▶ Document passage
So despite of being competitive, so definitely room for us to improve our ARPU and still be lower than the others. But as you know, our current propositions in the market are still very much skewed towards handsets subsidy and we have not yet done anything major on a SIM-only proposition, but that's something that we are reviewing at the moment.
In terms like a home guidance, it’s still too early to tell, we're sticking very much to guidance that we gave at the beginning of the year Johanna, we’re expecting around a SEK 200 million hicks to revenue in EBITDA and not based on impacts across our footprint and based on the information we had, based on the consumer behavior on roaming pattern last summer. We're still sticking to that guidance at the moment, and it's another reason why we are not yet notching our guidance overall for the Group, because we like a few more months under our bell before we could change our Group guidance.
So the Roam Like a Home, it’s still around the 200 million. And then Swedish churn in the quarter, pretty much kind of stable in postpaid, nothing much to report there.
We had negative net intake in prepaid, but then we had a prepaid through towards the end of 2015 and early 2016. And is that to decline again.
But no, churn is nothing to report really in quarter. It was a fairly - from a sales and marketing point of view, there was nothing really major that happened in the quarter.
Johanna Ahlqvist
Great, thank you.
Allison Kirkby
Thank you.
Operator
Next on the line, we got Peter Nielsen from ABG.
Peter Nielsen
Thank you. Just a question related to the Swedish business please, for the past couple of quarters, your told as particularly in the Q4 that you had initiated to the two reposition campaign in Sweden, it sounds now like, which would imply higher marketing spend that hasn't really materialize and has been have push back with a little bit.
Could you elaborate a little bit on this in terms of the efforts? Thank you.
Allison Kirkby
Yeah, we just launched on Friday last week. So it didn't impact the quarter.
So on Friday last week, we launched the Power 2 campaign, so if you go on to your chip, you'll be able to see the tailor to school of power, and some of the great characters that we're now fueling with collectivists with the new propositions that include Roam Like a Home and for the higher value customers and unlimited offer at SEK 500.
Peter Nielsen
So was it deliberately postponed the quarter one?
Allison Kirkby
No, we always - it was always going to be in the spring, because that’s the best time to launch. And we try to link it close to the Samsung S8 launch.
So one point we might have thought of doing it in March, but you know if anything it's just a few weeks, because we try to combine it with Samsung S8.
Peter Nielsen
Okay, thank you.
Allison Kirkby
Thank you.
Operator
Our next question comes from Ulrich Rathe from Jefferies.
Ulrich Rathe
Thank you very much. I have two questions please.
The first one is, as you mentioned several times the sort of somewhat lower market investment in both Sweden and the Netherlands I believe, would you be able to sort of separately just for that commercial investment in the markets, give us a sense of what the scale of that has been of that reduction in Sweden and the Netherlands. I think you sort of given a couple of indications, but they were aggregated with other items?

▶ Recorded information
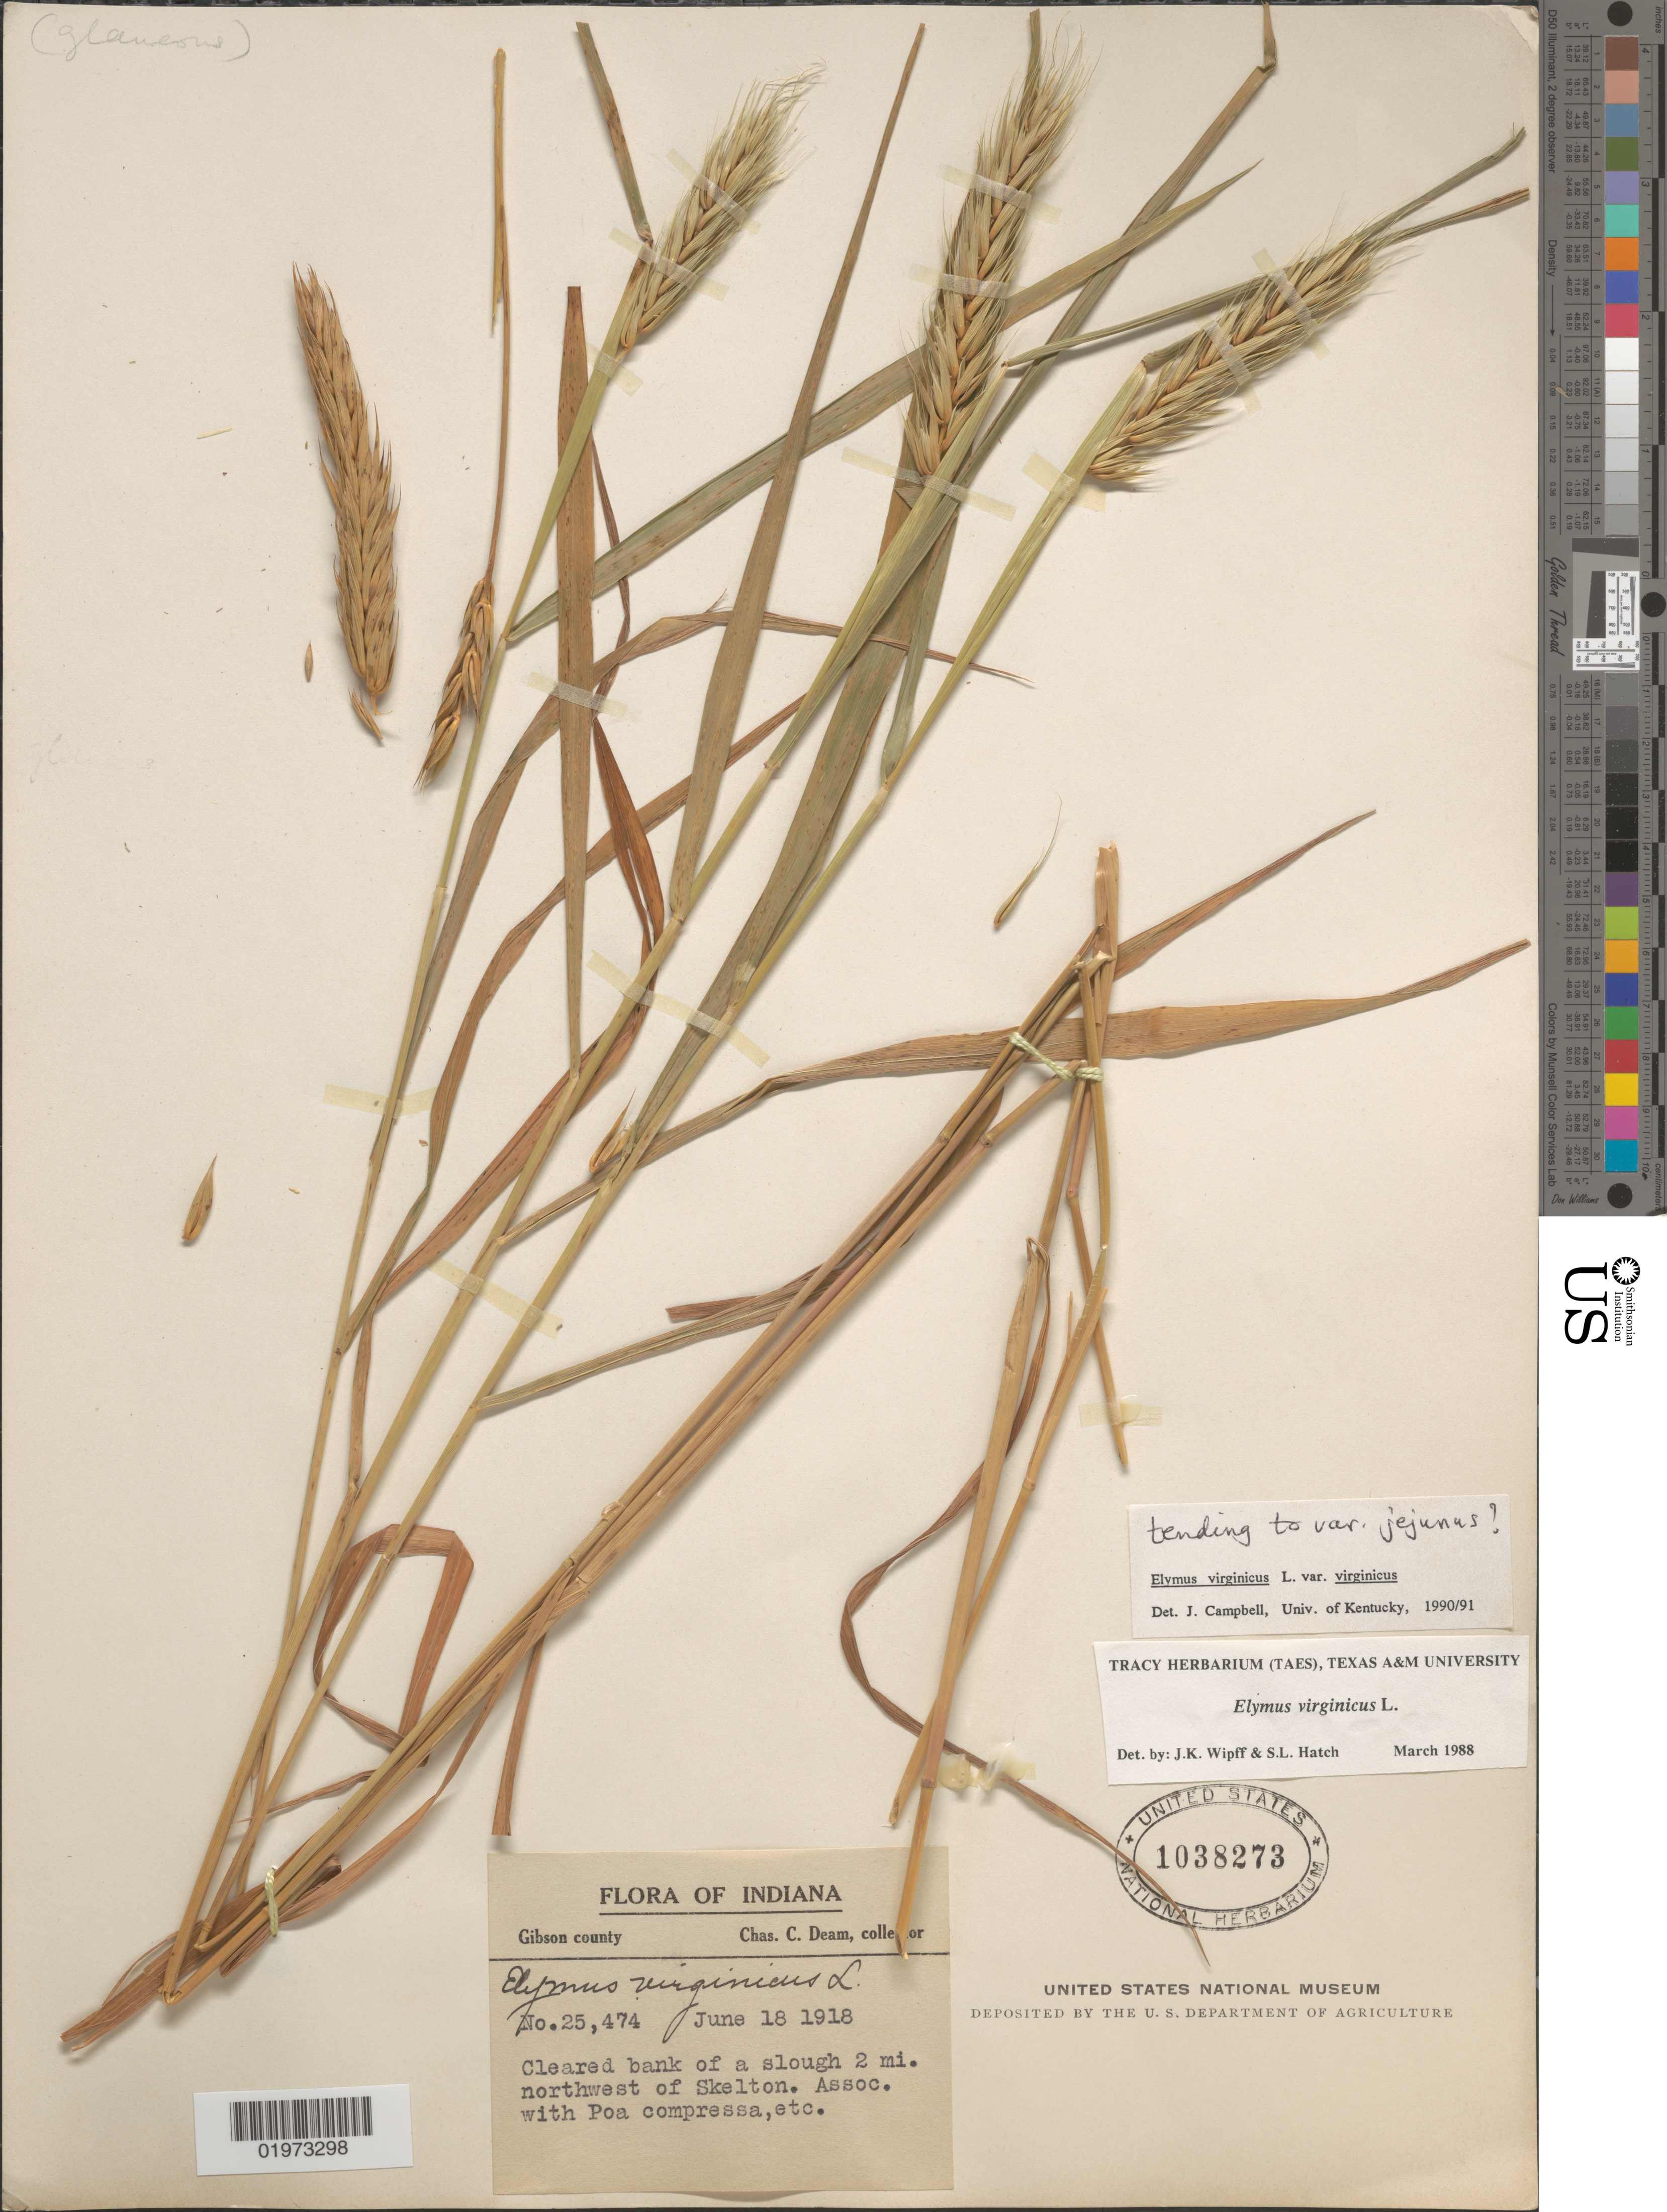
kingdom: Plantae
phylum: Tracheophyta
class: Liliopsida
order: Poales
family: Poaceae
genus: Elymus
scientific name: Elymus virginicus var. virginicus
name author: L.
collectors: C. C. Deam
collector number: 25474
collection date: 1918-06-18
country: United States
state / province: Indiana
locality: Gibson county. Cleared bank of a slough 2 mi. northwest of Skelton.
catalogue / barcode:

▶ What the task requires
Carry on the earnings call transcript from the point where it stops. The records have no connection to the earnings call transcript.

▶ Response
And so related to that, I think it's pretty clear why you have done that, in Sweden, it's not entirely clear to me why you would have reduced market investment in Netherlands in the first quarter, could you sort of just describe the rationale for doing that, this is simply related to the management change or the other reasons, tactical reasons or other market reasons for that? The second question is very simple one, what is the reason for the 24,000 clean up in the Netherlands, is this sort of reflection of something that happened there in the past or is it sort of just usual stuff, I don’t think you have very much pretty bid in Netherlands, so I'm just wondering what the 24,000 actually is?
Thank you.
Allison Kirkby
Okay, thank you. I’ll take the first question then Lars can mention the cleanout.
In terms of the marketing investing in the quarter, it was about 40 million lower in Sweden year-on-year and probably about 50 million in Netherlands year-on-year. And in Sweden as you said, just expanded.
Netherlands it wasn’t intentional just the handset market shrunk in the quarter, and as you know, our propositions are very attractive from a handset point of view. You know the whole VFT Regulation is your basic when you sell a handset now seen there’s a consumer credit, and lot of the third party retailers in particular and all of other operators are under new very regulated information on how we sell those handsets.
And it all affected me first, but people started to prepare for that already in the first quarter. And so you know the whole communication around selling a handset now is like about selling a mortgage.
And the consumer has reacted to that and the handset market definitely shrunk in the quarter, and we probably suffered more than our peers. Our peers reacted more on SIM-only and we have not yet reacted to that as we are you know getting our brand commercial propositions ready for our Q2 refreshment, which Jon is now getting ready to launch into the market.
Lars Nordmark
And as far as the 24,000 customers, I will start of a review on the systems that we went through and we notice that these are contract customers, postpaid customers that have been on the suspense account for quite some time and we then disconnected them.
Allison Kirkby
So, just a regular thing up.
Ulrich Rathe
Understood. Okay, thank you very much for both.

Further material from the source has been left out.